Jarrett cited Republicans who refuse to engage, lobbyists who fight legislation such as financial regulation, and media that have helped to polarize the national dialogue as all playing roles in preventing critical reforms from moving forward.

Describing the everyday legislative process, such as that surrounding the health care debate, as “really, really ugly,” Jarrett compared the machinery of creating law to a sausage-making factory where the best intentions and the facts get “lost in the morass of Washington.”

“It’s been one year, and Rome wasn’t built in a day,” said Jarrett, addressing some of the president’s former supporters — and current critics — who expected quick and sweeping change. Obama’s commitment to a variety of reform efforts, she insisted, is as “vibrant today as it was one year ago.”

In the near future, Jarrett said, Obama plans to post online a version of a revised health care bill that would be “good for the American people,” in advance of a health care summit with recalcitrant Republicans later this month. She said he will respond to good counterproposals, and will continue to be “open for change.”

Christened “first friend” by David Gergen, himself a longtime presidential adviser who moderated the session at the John F. Kennedy Jr. Forum, Jarrett said she first met Obama and his future wife, Michelle Robinson, while working in Chicago government.

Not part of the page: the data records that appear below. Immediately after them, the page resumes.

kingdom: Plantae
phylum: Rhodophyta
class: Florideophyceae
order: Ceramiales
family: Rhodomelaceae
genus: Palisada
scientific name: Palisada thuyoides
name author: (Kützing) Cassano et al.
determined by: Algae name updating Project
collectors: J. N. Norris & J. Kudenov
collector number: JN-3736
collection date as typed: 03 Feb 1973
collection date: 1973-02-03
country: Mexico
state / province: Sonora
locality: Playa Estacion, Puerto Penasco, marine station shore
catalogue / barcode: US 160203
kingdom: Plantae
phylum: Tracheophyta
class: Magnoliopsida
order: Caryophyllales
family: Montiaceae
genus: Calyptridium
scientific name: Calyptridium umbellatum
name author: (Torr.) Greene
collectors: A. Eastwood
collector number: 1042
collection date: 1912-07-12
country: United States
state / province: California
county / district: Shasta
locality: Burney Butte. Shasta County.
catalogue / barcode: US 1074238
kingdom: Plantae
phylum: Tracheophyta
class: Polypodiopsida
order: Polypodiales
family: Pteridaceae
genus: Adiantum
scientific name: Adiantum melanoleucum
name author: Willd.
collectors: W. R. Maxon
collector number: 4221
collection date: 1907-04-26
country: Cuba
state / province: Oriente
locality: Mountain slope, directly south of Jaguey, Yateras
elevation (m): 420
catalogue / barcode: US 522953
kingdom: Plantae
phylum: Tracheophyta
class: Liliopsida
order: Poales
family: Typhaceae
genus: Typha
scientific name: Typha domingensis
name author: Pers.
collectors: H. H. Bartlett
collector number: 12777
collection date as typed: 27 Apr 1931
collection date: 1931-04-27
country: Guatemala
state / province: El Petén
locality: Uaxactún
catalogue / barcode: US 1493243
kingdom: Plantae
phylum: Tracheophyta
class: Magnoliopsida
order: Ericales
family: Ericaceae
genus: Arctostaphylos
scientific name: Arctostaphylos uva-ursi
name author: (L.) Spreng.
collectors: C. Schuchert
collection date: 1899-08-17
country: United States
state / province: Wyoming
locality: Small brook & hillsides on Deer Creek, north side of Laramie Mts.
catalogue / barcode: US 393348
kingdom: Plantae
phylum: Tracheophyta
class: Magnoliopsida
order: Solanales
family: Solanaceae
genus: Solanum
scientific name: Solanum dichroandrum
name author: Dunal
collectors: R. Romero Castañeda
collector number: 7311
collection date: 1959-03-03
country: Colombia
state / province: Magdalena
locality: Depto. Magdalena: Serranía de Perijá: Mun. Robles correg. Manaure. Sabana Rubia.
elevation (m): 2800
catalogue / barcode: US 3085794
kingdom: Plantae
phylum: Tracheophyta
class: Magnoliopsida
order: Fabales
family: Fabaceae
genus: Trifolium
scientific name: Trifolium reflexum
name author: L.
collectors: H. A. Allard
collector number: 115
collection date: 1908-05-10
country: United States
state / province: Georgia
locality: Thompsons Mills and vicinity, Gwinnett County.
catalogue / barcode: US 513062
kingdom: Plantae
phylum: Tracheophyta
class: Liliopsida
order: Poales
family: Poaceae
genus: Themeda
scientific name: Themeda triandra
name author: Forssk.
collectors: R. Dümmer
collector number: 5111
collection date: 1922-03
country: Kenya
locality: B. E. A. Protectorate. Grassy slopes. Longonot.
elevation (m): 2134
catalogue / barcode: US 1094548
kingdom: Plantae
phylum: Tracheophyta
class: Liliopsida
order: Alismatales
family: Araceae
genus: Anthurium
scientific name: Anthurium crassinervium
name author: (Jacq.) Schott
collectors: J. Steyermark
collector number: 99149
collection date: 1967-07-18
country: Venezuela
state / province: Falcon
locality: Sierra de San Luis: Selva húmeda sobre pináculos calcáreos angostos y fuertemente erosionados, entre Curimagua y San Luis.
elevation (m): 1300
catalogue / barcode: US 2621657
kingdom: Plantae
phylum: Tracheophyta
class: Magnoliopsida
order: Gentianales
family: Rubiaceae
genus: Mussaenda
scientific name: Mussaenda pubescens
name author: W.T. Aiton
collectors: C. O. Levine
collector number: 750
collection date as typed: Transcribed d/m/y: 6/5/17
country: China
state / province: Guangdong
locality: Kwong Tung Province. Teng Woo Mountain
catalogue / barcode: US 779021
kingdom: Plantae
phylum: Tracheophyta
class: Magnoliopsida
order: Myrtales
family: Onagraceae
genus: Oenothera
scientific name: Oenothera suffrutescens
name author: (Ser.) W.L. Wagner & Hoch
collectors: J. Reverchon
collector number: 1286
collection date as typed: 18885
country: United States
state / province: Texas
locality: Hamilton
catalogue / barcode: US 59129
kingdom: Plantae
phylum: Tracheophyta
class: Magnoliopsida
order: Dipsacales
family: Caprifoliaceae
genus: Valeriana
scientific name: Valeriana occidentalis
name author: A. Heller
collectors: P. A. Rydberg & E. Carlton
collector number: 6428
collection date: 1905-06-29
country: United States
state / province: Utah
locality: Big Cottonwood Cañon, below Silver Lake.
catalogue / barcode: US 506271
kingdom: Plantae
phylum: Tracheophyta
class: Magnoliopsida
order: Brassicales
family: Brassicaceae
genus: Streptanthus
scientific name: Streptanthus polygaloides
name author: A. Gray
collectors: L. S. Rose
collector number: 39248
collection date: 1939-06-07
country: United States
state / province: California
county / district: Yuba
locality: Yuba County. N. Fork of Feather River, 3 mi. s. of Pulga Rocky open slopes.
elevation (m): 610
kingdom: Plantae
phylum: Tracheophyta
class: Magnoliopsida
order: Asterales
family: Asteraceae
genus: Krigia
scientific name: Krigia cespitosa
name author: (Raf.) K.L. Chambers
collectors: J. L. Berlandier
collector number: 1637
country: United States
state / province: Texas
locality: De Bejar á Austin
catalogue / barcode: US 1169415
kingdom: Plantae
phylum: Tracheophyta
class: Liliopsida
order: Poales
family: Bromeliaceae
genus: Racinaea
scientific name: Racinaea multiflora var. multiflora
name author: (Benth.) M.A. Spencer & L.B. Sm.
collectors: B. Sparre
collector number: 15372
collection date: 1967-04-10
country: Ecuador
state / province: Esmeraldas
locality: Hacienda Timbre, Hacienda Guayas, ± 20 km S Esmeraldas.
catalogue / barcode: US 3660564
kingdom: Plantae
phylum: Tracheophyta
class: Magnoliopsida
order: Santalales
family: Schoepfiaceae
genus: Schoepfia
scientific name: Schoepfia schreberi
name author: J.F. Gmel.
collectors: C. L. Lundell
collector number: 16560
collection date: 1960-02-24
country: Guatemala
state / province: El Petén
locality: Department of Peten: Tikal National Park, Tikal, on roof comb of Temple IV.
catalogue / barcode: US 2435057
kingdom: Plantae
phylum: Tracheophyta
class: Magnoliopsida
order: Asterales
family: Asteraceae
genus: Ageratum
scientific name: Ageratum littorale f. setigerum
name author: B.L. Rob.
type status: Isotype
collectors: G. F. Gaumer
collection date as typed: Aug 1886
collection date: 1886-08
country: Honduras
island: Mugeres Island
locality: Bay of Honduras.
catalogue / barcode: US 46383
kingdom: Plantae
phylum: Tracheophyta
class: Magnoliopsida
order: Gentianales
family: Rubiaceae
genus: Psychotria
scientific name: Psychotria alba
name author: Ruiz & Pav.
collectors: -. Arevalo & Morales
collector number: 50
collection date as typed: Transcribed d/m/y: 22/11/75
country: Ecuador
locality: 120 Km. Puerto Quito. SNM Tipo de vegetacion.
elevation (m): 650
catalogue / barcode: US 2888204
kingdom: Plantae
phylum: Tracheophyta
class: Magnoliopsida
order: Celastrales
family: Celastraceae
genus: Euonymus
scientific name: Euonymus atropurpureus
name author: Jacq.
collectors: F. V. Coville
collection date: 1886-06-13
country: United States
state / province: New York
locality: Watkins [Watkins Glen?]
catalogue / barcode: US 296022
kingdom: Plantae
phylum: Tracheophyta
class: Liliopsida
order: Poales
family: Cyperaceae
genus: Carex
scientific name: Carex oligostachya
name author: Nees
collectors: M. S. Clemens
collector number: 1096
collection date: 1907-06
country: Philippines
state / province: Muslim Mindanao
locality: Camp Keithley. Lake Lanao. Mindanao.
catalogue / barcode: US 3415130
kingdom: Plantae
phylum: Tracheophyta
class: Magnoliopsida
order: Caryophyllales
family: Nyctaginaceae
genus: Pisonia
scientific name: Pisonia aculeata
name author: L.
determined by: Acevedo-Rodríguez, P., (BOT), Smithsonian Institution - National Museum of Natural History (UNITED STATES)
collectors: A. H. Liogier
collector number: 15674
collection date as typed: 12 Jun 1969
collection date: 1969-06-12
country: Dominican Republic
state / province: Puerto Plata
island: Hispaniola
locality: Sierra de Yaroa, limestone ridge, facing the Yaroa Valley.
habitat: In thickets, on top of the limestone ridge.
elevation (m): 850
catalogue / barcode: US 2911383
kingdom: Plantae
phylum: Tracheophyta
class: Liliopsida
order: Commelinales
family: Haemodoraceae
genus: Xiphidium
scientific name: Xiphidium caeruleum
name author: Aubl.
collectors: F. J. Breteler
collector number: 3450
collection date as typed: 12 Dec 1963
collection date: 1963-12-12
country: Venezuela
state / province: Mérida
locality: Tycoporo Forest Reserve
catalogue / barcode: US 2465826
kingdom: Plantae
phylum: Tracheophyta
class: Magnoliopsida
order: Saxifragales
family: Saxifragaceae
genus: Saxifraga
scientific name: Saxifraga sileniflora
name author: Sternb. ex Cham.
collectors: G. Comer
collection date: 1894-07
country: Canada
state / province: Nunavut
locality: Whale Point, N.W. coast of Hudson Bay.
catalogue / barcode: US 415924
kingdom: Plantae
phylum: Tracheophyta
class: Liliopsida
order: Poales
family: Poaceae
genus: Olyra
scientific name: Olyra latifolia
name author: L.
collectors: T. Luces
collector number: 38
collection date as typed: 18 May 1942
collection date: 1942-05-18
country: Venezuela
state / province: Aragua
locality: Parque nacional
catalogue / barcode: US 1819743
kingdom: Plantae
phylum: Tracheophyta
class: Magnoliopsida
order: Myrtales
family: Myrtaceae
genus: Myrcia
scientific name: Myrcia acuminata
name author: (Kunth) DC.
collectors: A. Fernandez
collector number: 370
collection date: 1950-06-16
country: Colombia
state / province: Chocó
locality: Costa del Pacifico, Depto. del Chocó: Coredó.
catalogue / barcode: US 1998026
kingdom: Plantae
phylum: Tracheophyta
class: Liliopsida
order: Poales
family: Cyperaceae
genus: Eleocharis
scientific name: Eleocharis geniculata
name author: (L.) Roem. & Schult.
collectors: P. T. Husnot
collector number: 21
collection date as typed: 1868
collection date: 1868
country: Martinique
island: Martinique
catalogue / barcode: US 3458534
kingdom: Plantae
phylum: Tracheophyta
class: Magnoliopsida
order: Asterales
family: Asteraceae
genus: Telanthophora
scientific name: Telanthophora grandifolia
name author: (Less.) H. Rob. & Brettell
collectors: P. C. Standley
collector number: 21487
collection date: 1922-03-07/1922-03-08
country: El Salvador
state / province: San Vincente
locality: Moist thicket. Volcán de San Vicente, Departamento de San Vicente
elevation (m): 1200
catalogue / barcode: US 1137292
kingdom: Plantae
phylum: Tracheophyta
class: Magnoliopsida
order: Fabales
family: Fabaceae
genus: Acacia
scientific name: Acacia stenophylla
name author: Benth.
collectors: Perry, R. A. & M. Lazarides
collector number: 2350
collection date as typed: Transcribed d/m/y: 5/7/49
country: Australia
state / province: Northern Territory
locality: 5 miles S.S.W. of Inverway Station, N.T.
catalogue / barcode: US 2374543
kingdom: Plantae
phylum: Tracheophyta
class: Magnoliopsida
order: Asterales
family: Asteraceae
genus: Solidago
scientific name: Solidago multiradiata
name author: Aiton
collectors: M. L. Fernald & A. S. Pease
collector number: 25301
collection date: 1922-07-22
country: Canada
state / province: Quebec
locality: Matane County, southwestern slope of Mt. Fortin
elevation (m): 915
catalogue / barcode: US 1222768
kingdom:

Jarrett said Michelle was an “extraordinary woman” whom she was eager to hire. Before Robinson said yes, recalled Jarrett, Robinson asked her to dinner to meet her fiancé, Barack, so the three could talk about the position.

That first encounter, said Jarrett, gave her an early look at the character of the future president and some of the qualities that he carried with him into the Oval Office. “He was a very good listener,” said Jarrett, and, despite asking “inquisitive questions,” made her feel instantly at ease.

Jarrett went on to serve as co-chair of the Obama-Biden presidential transition and as senior adviser to Obama’s presidential campaign.

Jarrett lauded Obama’s even temperament as president, as well as his disciplined thought process, his sense of empathy, and his ability to bring together groups of people with various opinions and “make everyone feel very comfortable opening up.”

Asked by Gergen, HKS professor of public service and director of the School’s Center for Public Leadership, how she is most helpful to the president, Jarrett said that comes in her ability to be blunt with the nation’s commander in chief.

“The higher I think you go, the harder it is to find people who will actually tell you the truth, particularly when they disagree with you,” she said, adding, “I feel very free to tell him when I completely disagree with him — respectfully, of course.”

Encouraging members of the next generation to consider pursuing careers in public service, Jarrett urged them to follow their passions.

“Don’t be afraid,” she said, “to take a leap of faith and try something that’s a little bit outside of your comfort zone.”

The event was co-sponsored by the Center for Public Leadership.